> Work to complete
Please copy these records again, replacing "catalogue / barcode" with "catalog / barcode" and leaving everything else unchanged.

> Recorded information
------------------------------------------------

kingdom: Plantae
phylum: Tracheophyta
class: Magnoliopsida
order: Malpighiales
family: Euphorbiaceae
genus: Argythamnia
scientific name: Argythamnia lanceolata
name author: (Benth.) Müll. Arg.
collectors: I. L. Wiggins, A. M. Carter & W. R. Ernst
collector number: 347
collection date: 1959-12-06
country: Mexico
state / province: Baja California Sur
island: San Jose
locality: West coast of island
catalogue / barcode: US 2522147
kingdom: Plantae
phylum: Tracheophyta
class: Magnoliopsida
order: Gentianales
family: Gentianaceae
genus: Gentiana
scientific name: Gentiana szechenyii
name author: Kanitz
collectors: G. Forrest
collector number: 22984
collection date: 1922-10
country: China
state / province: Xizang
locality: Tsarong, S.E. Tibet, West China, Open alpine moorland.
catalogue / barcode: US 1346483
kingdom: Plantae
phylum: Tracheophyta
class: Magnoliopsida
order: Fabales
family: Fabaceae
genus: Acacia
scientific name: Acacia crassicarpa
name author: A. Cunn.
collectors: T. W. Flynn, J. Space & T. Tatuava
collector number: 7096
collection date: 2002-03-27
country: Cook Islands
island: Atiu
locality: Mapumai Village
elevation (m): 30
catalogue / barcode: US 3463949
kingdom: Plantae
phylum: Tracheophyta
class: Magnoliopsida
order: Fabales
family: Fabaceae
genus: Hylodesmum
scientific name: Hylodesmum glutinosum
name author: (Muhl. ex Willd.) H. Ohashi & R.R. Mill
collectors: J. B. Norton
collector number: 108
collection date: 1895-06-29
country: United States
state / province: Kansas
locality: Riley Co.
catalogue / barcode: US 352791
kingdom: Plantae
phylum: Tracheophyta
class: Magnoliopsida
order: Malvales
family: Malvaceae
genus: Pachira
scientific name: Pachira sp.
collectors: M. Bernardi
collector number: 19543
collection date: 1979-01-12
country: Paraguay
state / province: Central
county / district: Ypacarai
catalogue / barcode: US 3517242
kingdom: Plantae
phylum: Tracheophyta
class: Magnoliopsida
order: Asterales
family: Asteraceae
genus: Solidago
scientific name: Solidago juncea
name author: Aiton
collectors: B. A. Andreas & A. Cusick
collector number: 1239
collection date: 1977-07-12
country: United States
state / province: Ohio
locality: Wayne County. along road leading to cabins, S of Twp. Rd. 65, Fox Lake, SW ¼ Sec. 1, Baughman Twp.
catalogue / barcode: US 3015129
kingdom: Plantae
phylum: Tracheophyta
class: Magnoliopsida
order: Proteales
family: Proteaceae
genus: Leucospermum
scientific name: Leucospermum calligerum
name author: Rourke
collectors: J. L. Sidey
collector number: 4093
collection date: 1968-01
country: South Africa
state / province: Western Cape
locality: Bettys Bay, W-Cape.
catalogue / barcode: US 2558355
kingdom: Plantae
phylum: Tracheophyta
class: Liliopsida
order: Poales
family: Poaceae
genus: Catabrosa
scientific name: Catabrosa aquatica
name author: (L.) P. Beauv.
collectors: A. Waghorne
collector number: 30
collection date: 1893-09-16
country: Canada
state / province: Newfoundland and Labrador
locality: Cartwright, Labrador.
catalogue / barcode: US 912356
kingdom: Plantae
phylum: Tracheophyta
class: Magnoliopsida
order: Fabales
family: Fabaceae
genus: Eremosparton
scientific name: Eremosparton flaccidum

------------------------------------------------

> Response below
kingdom: Plantae
phylum: Tracheophyta
class: Magnoliopsida
order: Malpighiales
family: Euphorbiaceae
genus: Argythamnia
scientific name: Argythamnia lanceolata
name author: (Benth.) Müll. Arg.
collectors: I. L. Wiggins, A. M. Carter & W. R. Ernst
collector number: 347
collection date: 1959-12-06
country: Mexico
state / province: Baja California Sur
island: San Jose
locality: West coast of island
catalog / barcode: US 2522147
kingdom: Plantae
phylum: Tracheophyta
class: Magnoliopsida
order: Gentianales
family: Gentianaceae
genus: Gentiana
scientific name: Gentiana szechenyii
name author: Kanitz
collectors: G. Forrest
collector number: 22984
collection date: 1922-10
country: China
state / province: Xizang
locality: Tsarong, S.E. Tibet, West China, Open alpine moorland.
catalog / barcode: US 1346483
kingdom: Plantae
phylum: Tracheophyta
class: Magnoliopsida
order: Fabales
family: Fabaceae
genus: Acacia
scientific name: Acacia crassicarpa
name author: A. Cunn.
collectors: T. W. Flynn, J. Space & T. Tatuava
collector number: 7096
collection date: 2002-03-27
country: Cook Islands
island: Atiu
locality: Mapumai Village
elevation (m): 30
catalog / barcode: US 3463949
kingdom: Plantae
phylum: Tracheophyta
class: Magnoliopsida
order: Fabales
family: Fabaceae
genus: Hylodesmum
scientific name: Hylodesmum glutinosum
name author: (Muhl. ex Willd.) H. Ohashi & R.R. Mill
collectors: J. B. Norton
collector number: 108
collection date: 1895-06-29
country: United States
state / province: Kansas
locality: Riley Co.
catalog / barcode: US 352791
kingdom: Plantae
phylum: Tracheophyta
class: Magnoliopsida
order: Malvales
family: Malvaceae
genus: Pachira
scientific name: Pachira sp.
collectors: M. Bernardi
collector number: 19543
collection date: 1979-01-12
country: Paraguay
state / province: Central
county / district: Ypacarai
catalog / barcode: US 3517242
kingdom: Plantae
phylum: Tracheophyta
class: Magnoliopsida
order: Asterales
family: Asteraceae
genus: Solidago
scientific name: Solidago juncea
name author: Aiton
collectors: B. A. Andreas & A. Cusick
collector number: 1239
collection date: 1977-07-12
country: United States
state / province: Ohio
locality: Wayne County. along road leading to cabins, S of Twp. Rd. 65, Fox Lake, SW ¼ Sec. 1, Baughman Twp.
catalog / barcode: US 3015129
kingdom: Plantae
phylum: Tracheophyta
class: Magnoliopsida
order: Proteales
family: Proteaceae
genus: Leucospermum
scientific name: Leucospermum calligerum
name author: Rourke
collectors: J. L. Sidey
collector number: 4093
collection date: 1968-01
country: South Africa
state / province: Western Cape
locality: Bettys Bay, W-Cape.
catalog / barcode: US 2558355
kingdom: Plantae
phylum: Tracheophyta
class: Liliopsida
order: Poales
family: Poaceae
genus: Catabrosa
scientific name: Catabrosa aquatica
name author: (L.) P. Beauv.
collectors: A. Waghorne
collector number: 30
collection date: 1893-09-16
country: Canada
state / province: Newfoundland and Labrador
locality: Cartwright, Labrador.
catalog / barcode: US 912356
kingdom: Plantae
phylum: Tracheophyta
class: Magnoliopsida
order: Fabales
family: Fabaceae
genus: Eremosparton
scientific name: Eremosparton flaccidum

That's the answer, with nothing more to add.